FileScope
Intelligent file analyzer that classifies, audits, and cleans local files using machine learning algorithms.
Tech Stack
Key Highlights
TF-IDF + Naive Bayes for text classification
ResNet50 feature extraction for image analysis
MD5 hash-based duplicate detection
Multi-threaded Tkinter GUI with progress tracking
Safe file operations with undo functionality
Exportable CSV reports and audit logs
Project Details
I built a desktop app that classifies, audits, and cleans local files—using TF-IDF + Naive Bayes for text and ResNet50 features for images—then lets you compress, archive, or delete safely via a Tkinter UI.

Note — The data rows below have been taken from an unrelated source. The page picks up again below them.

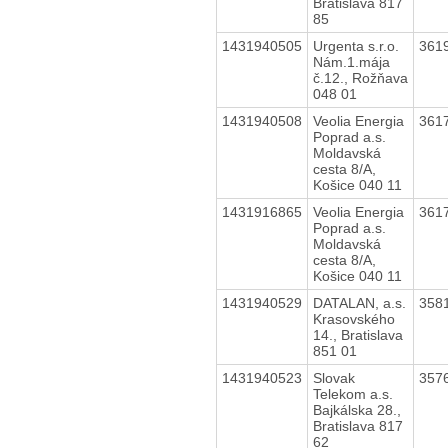
Bratislava 817
85
1431940505
Urgenta s.r.o.
361
Nám.1.mája
č.12., Rožňava
048 01
1431940508
Veolia Energia
361
Poprad a.s.
Moldavská
cesta 8/A,
Košice 040 11
1431916865
Veolia Energia
361
Poprad a.s.
Moldavská
cesta 8/A,
Košice 040 11
1431940529
DATALAN, a.s.
358
Krasovského
14., Bratislava
851 01
1431940523
Slovak
357
Telekom a.s.
Bajkálska 28.,
Bratislava 817
62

Multimodal classification:
**Text:** TF-IDF vectorization → Multinomial Naive Bayes (topic/doctype labels).
**Images:** ResNet50 (pretrained) feature extractor → lightweight classifier (LogReg/SVM).
**Batch scan & insights:** Recursively indexes folders, extracts metadata (size, type, mtime), computes hashes (MD5) to detect duplicates, surfaces large/old/rarely-opened candidates.
**Interactive GUI:** Tkinter table with filters, preview pane, progress bars, cancel-safe scanning, and one-click actions (compress to ZIP, move to archive, safe delete to OS trash).
**Quality & reporting:** Confusion matrix, precision/recall/F1, per-class support; exportable CSV of findings and actions log for auditability.
**Safety rails:** Dry-run mode, undo queue, permission checks, integrity verification after compress/move.
My contributions:
• Implemented the text & image pipelines, feature caching, and model persistence; wrote the duplicate finder (hash + size heuristics).
• Built the Tkinter UI (virtualized table, preview, progress), multi-threaded scanning worker, and action handlers with rollback.
• Authored evaluation scripts and reporting (metrics, CSV export), plus config profiles for "aggressive" vs "conservative" cleanup.